Department(s) Chair Nutrition and Disease
VLAG
Publication type Non-refereed article in scientific journal
Publication year 2011
Abstract Objective: Several intervention trials have shown that diet composition affects blood pressure (BP). In this study we focused on the effect of dietary protein content on BP. Design and Method: In this randomized double-blind parallel group study, 94 adult untreated overweight subjects with mildly elevated BP (BMI 25-35 kg/m2, BP > 130/85 and <160/100 mm Hg) were included.
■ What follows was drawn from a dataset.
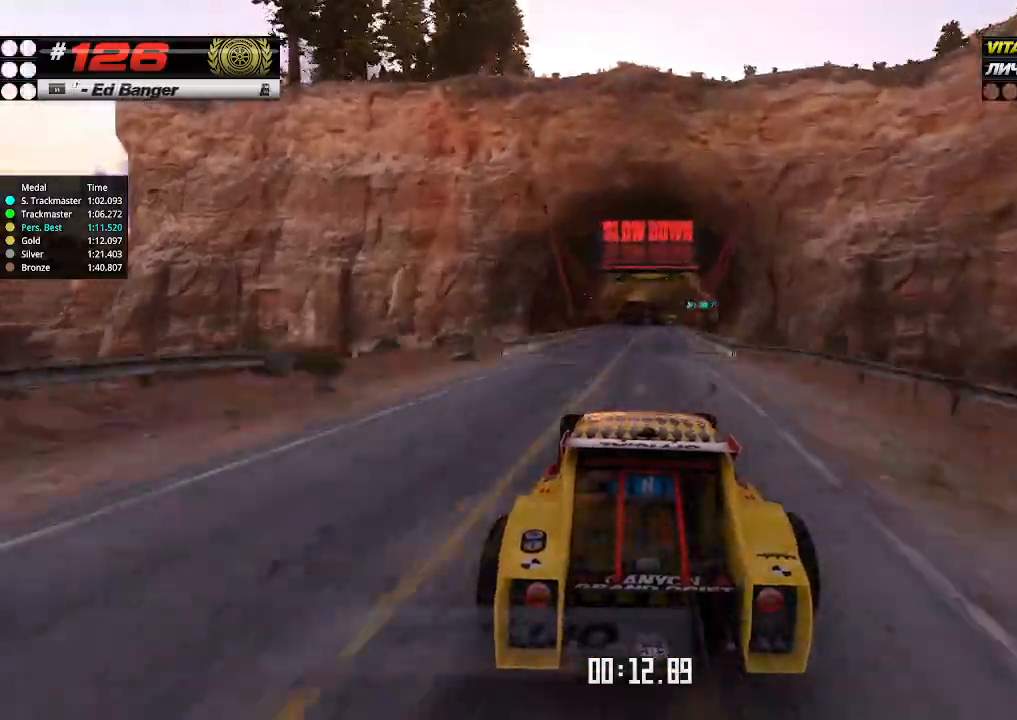
{"keys": ["right", "up"], "events": [[134, "right", "down"], [200, "right", "up"], [467, "right", "down"]]}
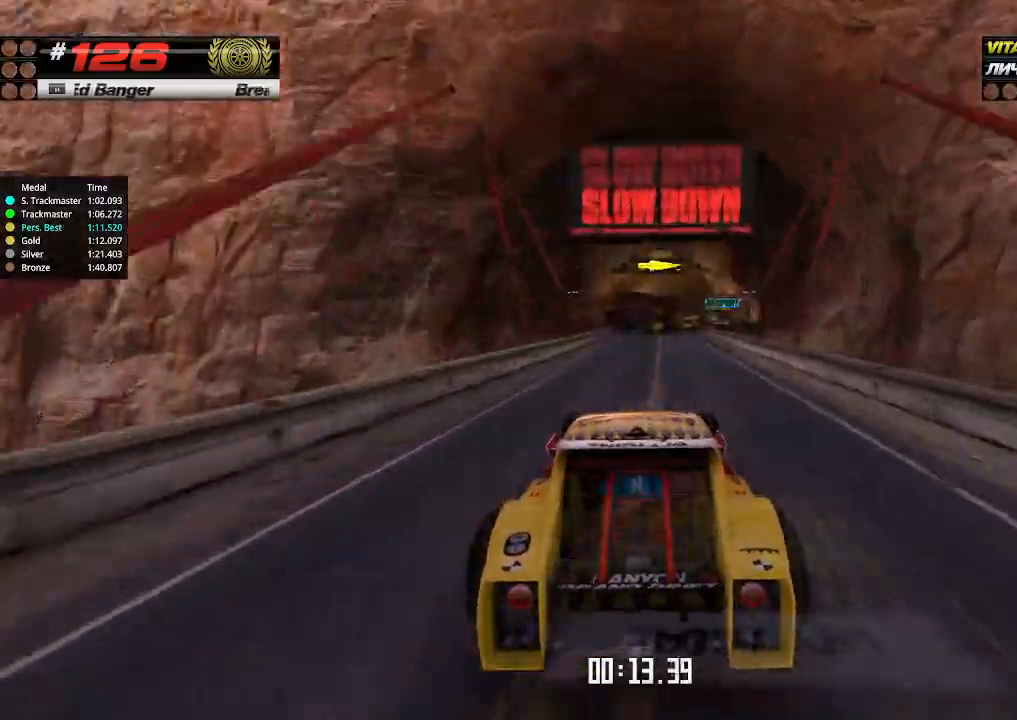
{"keys": ["up"], "events": [[234, "right", "up"], [300, "right", "down"], [434, "right", "up"]]}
After a 2-week run-in period on a weight-maintaining standardized diet (15 en% protein (P), 30 en% fat (F) and 55 en% carbohydrate (C)), subjects were randomized to a high P or a high C diet for 4 weeks. On the high C diet 60 g of C of the run-in diet was replaced by 3x20 g of maltodextrin supplements, on the high P diet 60 g of C was replaced by 3x20 g of a protein supplement (mixture of 20% pea, 20% soy, 30% egg and 30% milk protein isolate). Supplements were matched for Na, P, K, Ca and Mg content and taken with each meal. Office and 24-h ambulatory blood pressures (ABP) were assessed at the end of the run-in and after 4 weeks supplement use. BP differences between groups after 4 weeks were analyzed by ANCOVA with BP at the end of the run-in as covariate. Results :At the end of run-in office BP (mean ± SE) was 142.6 ± 1.6/92.2 ± 0.9 mm Hg in the C and 143.3 ± 1.8/92.9 ± 1.0 mm Hg in the P group; daytime ambulatory BPs were 147.5 ± 1.8/91.0 ± 1.1 mm Hg and 147.2 ± 1.8/92.5 ± 1.2 mm Hg respectively. After 4 weeks, office SBP and DBP were lower in the P than in the C group (-4.9 mm Hg (95% CI -1.5, -8.2), p = 0.005 and - 2.7 mm Hg (95% CI -0.1, -5.4), p = 0.045) and daytime ambulatory SBP tended to be (-4.1 mm Hg (95% CI + 0.2, -8.3), p = 0.06). No significant between-group differences in daytime ambulatory DBP (-1.7 mm Hg (95% CI + 1.3, -4.8), p = 0.26) or night-time BP were found. Conclusions: An increase in dietary protein content, in exchange for dietary carbohydrates (glucose), in a weight-maintaining diet lowers blood pressure in overweight subjects with mild blood pressure elevation.